As I traipsed through fields and shipyards, past small homes with fish hanging in their windows in an obscure village in Japan, I wondered whether I had made the right choice in opting to take a cheap boat to Russia rather than an expensive flight. It had seemed like a good idea when confronted with the extortionate cost of flying, so I had exchanged emails with the Japanese representative of a shipping company I found on the internet that the company transported used cars – and some passengers – from Fushiki to Vladivostok.
A few days previously, in Tokyo, I had eventually found my way to a nondescript, out of the way building where I’d wandered through various offices full of busy clerks tapping away on keyboards before picking up my ticket. I had stumbled upon the representative purely by chance in a tiny side room full of men sipping green tea and filling in forms. He had the messiest desk I’d ever seen, but after lots of digging around, he produced an ancient typewriter and typed a ticket for me. It had been a pretty strange process and I was beginning to have my doubts about the whole thing, but I tried to keep thinking of all the money I was saving as I wheeled my suitcase down a long windswept road towards the distant ship.
I knew that I was in the right place when I started to come across gaggles of shifty-looking blokes in leather jackets and shell suits, smoking and chatting in Russian.

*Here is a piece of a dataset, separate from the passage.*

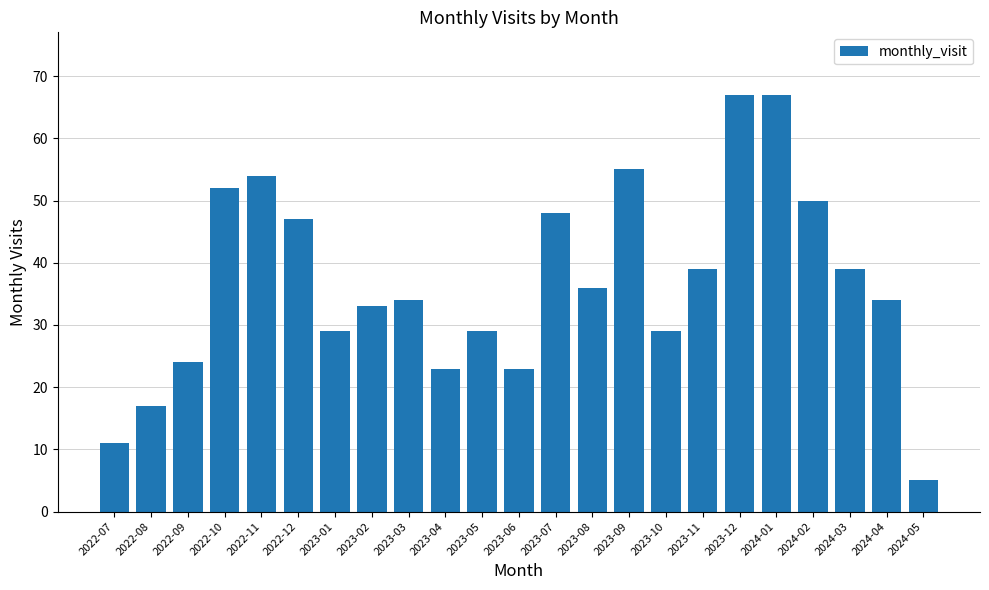

What position from the left is 2023-02?

8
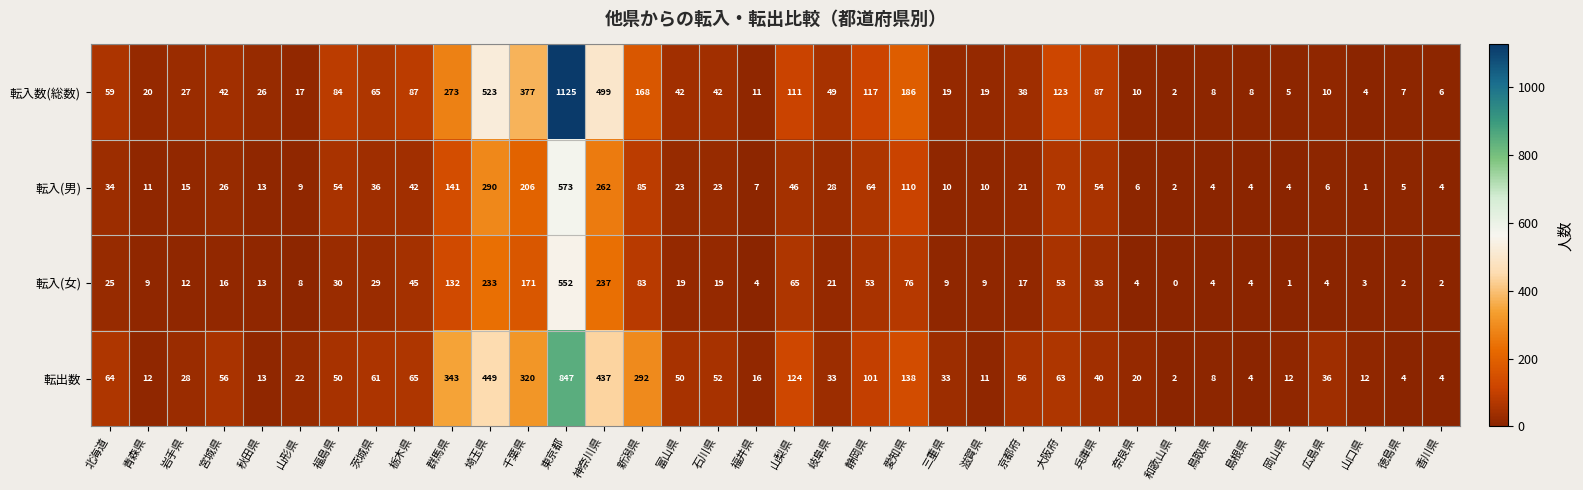

At how many categories does at least one series exceed 352?

4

I wended my way to the gangplank through used cars with numbers on their windscreens, crushed cars stacked in blocks and piles of tyres, then heaved my giant red suitcase aboard.
I was assigned a cabin down on the water line with two Russian women, Lena and Luda, and the mountain of stuff they had purchased in Japan, which included a small tree. The room was cramped but clean, and there was a private bathroom with a toilet, sink and shower, where the tree was installed. I tried to stash my huge suitcase as unobtrusively as I could, and then climbed the four flights of stairs to the main deck to watch the used cars being hoisted onto the ship and wait with everyone else for the immigration formalities.
We set off three hours late after Japanese police boarded the boat to interrogate some passengers about a theft recently perpetrated by a Russian national. Apart from my cabin-mates and a group of over-excited schoolchildren, most of those travelling seemed fairly sketchy. The saloon was full of used car dealers in tracksuit bottoms, slippers and gold necklaces conducting what looked like shady deals involving lots of alcohol. Everyone got drinking before we had left the dock. They put away incredible amounts of vodka and beer throughout the 36-hour journey, swaying from side to side rather more than you would expect on calm seas.
The ship was twenty years old and had sailed all over the world and had even been visited by President Putin. She had clearly seen better days; the 1980s décor was shabby now, and the sundeck and swimming pool were crammed with used cars. This was her last voyage before being put into dry dock and undergoing extensive repair – which obviously filled me with confidence.
Food was included in the price of the trip, but there was a complicated system of shifts in the dining room. I was unable to understand the frequent Russian announcements on the tannoy, and I could not figure out whether we were in the Japanese or Russian time zone. I mentioned this apologetically to the person manning the tannoy, who was one of only a couple of people on board who spoke English. He took pity on me and, when he remembered, made special announcements for me, the only non-Russian on the vessel. I was, therefore, very pleased to make it to breakfast, but rather less so when I saw the slab of spam on my plate.
Entertainment was provided on both nights of the journey: a cheesy lounge singer belting out Russian classics at increasing volume on the first night, and a dance by the kids on the school trip the next. I made friends with a few of the used car dealers, though our friendship consisted mainly of smiling occasionally and sharing booze. Sergei and Evgeniy and I toasted each other with a series of vodka shots, and another Evgeniy kept mysteriously producing large cans of beer from different pockets in his shell suit.
We pulled into port in Vladivostok on the second morning and everyone hung around in a haze of smoke and blur of stonewashed jeans, waiting to be let off the boat. The door finally opened and we surged forward – me with my ridiculously large suitcase and the others clutching their tyres and car bumpers. We piled into the customs and immigration offices. I disregarded the signs stating that foreigners should let Russians go ahead of them. There was no way I was going to allow every single person on the boat push in front of me, though I began to question this decision when the official took forever to fill in her forms and the lengthy queue of Russians behind me starting giving me dirty looks.
Eventually, she let me through and I looked at the piece of paper she had given me which read “visa” on the front, and on the back “to be shown to Soviet authorities when crossing the frontier of the U.S.S.R”. Either they’re very much behind the times in Vladivostok, or they’re being extra-diligent about using up old stocks of forms. I walked out into the bright sunshine of a chilly Russian morning.